AttributeError: 'str' object has no attribute '_output_dir'

Question

AttributeError: 'str' object has no attribute '_output_dir'

Opened this issue 4 years ago · 9 comments

I'm using aws ec2 ubuntu. It does not allow me to create an individual.

user662 = l.create_individual('User662', '/home/ubuntu/myprojectdir/AaronAzuma.zip')
Traceback (most recent call last):
File "", line 1, in
File "/home/ubuntu/myprojectdir/venv/lib/python3.8/site-packages/lineage/init.py", line 96, in create_individual
return Individual(name, raw_data, self._output_dir, **kwargs)
AttributeError: 'str' object has no attribute '_output_dir'

Answer 1 · 2021-01-18T05:13:56.000Z

Thanks for the issue. Can you provide more details or code snippets? I just tested installing and running the README examples in a Python 3.8 virtual environment without any issues.

Answer 2 · 2021-01-18T06:47:12.000Z

Thanks Andrew, On using your example data and the create_individual working, I realized that my issue was with the parsing. I already converted the format from AncestryDNA to 23andMe and then tried to use create_indidual. I receive the parsing error, which then doesn't allow me to go forward. My other set of files also have 4 columns like 23andMe but no headers (from the H3Africa array with another lab). $ sed -n 1,20p lineage/inputs/myfile.txt #AncestryDNA raw data download #This file was generated by AncestryDNA at: 07/31/2018 23:48:22 UTC #Data was collected using AncestryDNA array version: V2.0 #Data is formatted using AncestryDNA converter version: V1.0 ... rsid chromosome position allele1allele2 rs369202065 1 569388 GG $ python manage.py shell Python 3.8.5 (default, Jul 28 2020, 12:59:40) [GCC 9.3.0] on linux

>> from lineage import Lineage >> l = Lineage() >> user111 = l.create_individual('User111', 'myfile.txt')
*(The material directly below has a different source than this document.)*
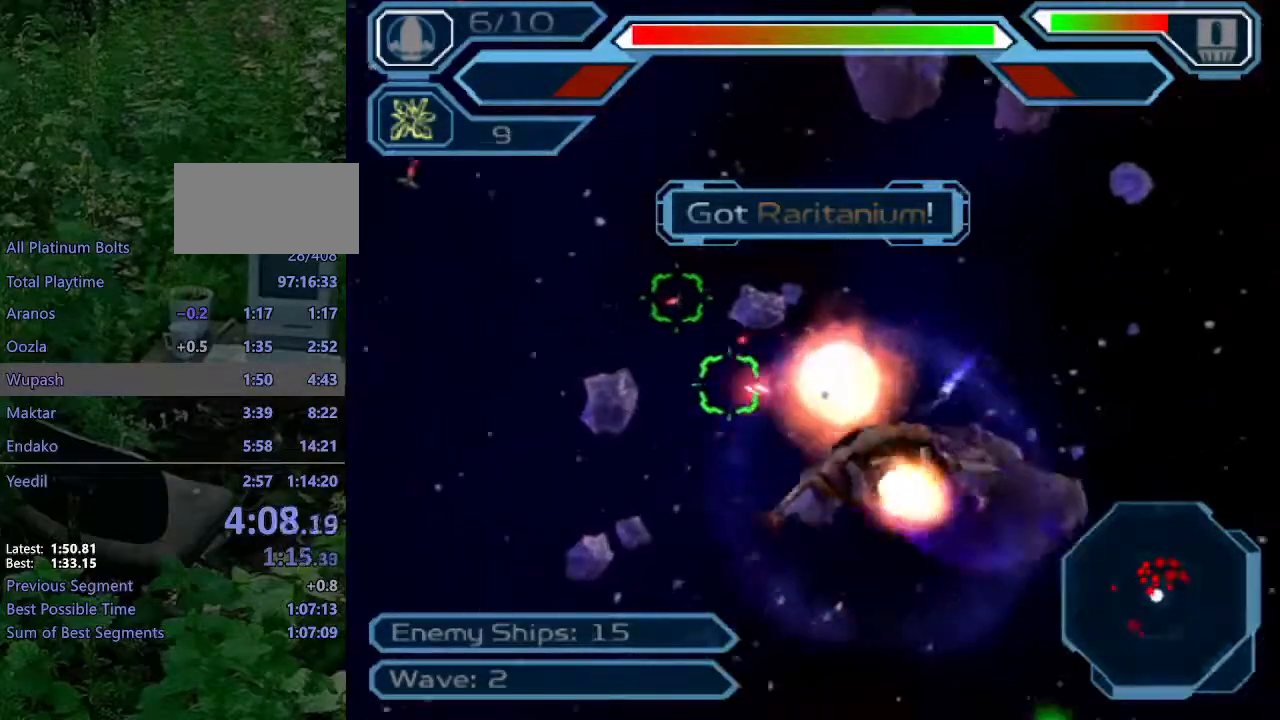
{"buttons": ["CROSS"], "left_stick": "center", "right_stick": "center", "events": [[67, "left_stick", "down-right"], [417, "left_stick", "center"]]}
pandas.errors.ParserError: Too many columns specified: expected 5 and found 4 LaKisha

…

On Sun, Jan 17, 2021 at 11:14 PM Andrew Riha ***@***.***> wrote: Thanks for the issue. Can you provide more details or code snippets? I just tested installing and running the README examples in a Python 3.8 virtual environment without any issues. — You are receiving this because you authored the thread. Reply to this email directly, view it on GitHub <https://github.com/apriha/lineage/issues/84#issuecomment-761984850>, or unsubscribe <https://github.com/notifications/unsubscribe-auth/ALHHGO657CSAN6PJROW3PCTS2O7SFANCNFSM4WGHH4IQ> .

Answer 3 · 2021-01-19T05:34:17.000Z

Thanks LaKisha, that helps. lineage uses the snps library to parse files, so I transferred the issue here.

snps should be able to read raw AncestryDNA or 23andMe files without conversion... However, snps could be updated to handle the format you pasted as well. Do you have a link to the tool that produces that format?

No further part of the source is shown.